BEGIN PASSAGE TO READ

# Scratch built D&RGW style water tank



## Alan Prichard (Dec 27, 2007)

I plan on building the early twentieth century version with the octagonal roof. I found a website with good pics of constructing one in O gauge, but it has no dimensions, prototypical or otherwise. Has anyone built one that might have dimensions? the only resource I could find online that had plans wanted twenty bucks for a set, and money is just too tight right now. If I have to, I'll just swag it from pictures. Wouldn't be the first time.


----------



## Steve Stockham (Jan 2, 2008)

Just off the top of my head, from what I have seen, the Chama double-spout tower (which is one of the D&RGW's largest) modeled approximately 18" in diameter. Go from a photograph for the other dimensions and you should be pretty close to what you want. I modeled a small tank which came out to 9½" diameter (for a round roofed tank.) :


----------



## SteveC (Jan 2, 2008)

END PASSAGE TO READ

TASKS TO COMPLETE
1. In the water tank thread, what approximate diameter did the Chama double-spout tower have when modeled?
2. Using the water tank thread, explain why Alan Prichard did not buy the set of plans he found online.
3. Revise the water tank thread between "# Scratch built" and "Stockham (Jan 2, 2008)", inclusive, changing "octagonal" to "conical".
The lines placed after this point play no part in the work.

BEGIN DATA EXTRACT

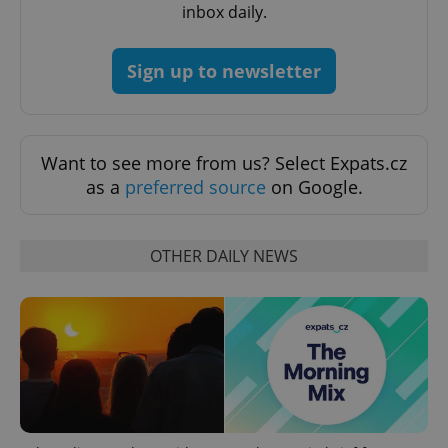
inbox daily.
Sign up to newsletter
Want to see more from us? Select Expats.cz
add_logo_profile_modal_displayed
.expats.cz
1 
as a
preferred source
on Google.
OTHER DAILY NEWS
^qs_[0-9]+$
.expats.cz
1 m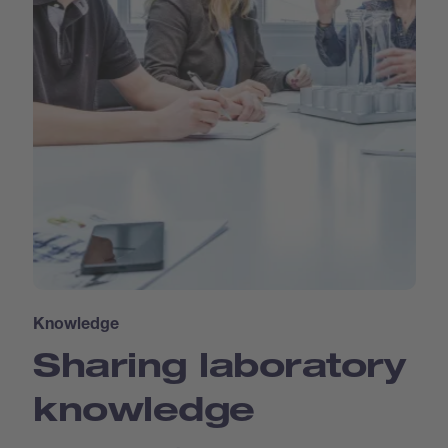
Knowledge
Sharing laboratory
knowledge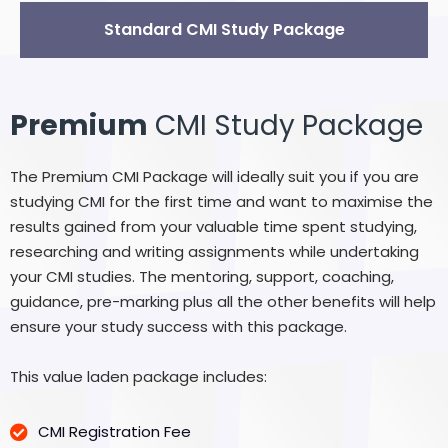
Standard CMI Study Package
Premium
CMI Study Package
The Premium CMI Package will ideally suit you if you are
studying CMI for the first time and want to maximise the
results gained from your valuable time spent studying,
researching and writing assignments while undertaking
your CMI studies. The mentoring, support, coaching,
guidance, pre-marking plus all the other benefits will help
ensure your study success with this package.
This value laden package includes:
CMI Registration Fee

END DATA EXTRACT
BEGIN DATA EXTRACT

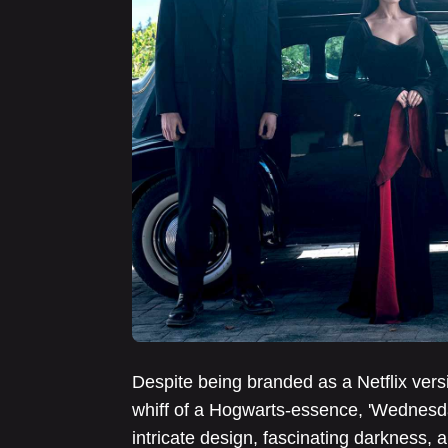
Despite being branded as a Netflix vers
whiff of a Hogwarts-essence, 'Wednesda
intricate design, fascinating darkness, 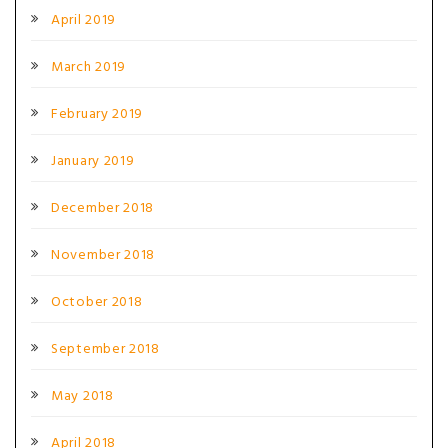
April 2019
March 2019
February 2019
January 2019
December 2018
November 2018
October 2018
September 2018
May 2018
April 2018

END DATA EXTRACT

SOLUTIONS BY TASK
1. About 18 inches.

2. The plans cost twenty bucks, and money was too tight for him at the time. He said that if he had to, he would estimate the dimensions from pictures instead.

3.
# Scratch built D&RGW style water tank



## Alan Prichard (Dec 27, 2007)

I plan on building the early twentieth century version with the conical roof. I found a website with good pics of constructing one in O gauge, but it has no dimensions, prototypical or otherwise. Has anyone built one that might have dimensions? the only resource I could find online that had plans wanted twenty bucks for a set, and money is just too tight right now. If I have to, I'll just swag it from pictures. Wouldn't be the first time.


----------



## Steve Stockham (Jan 2, 2008)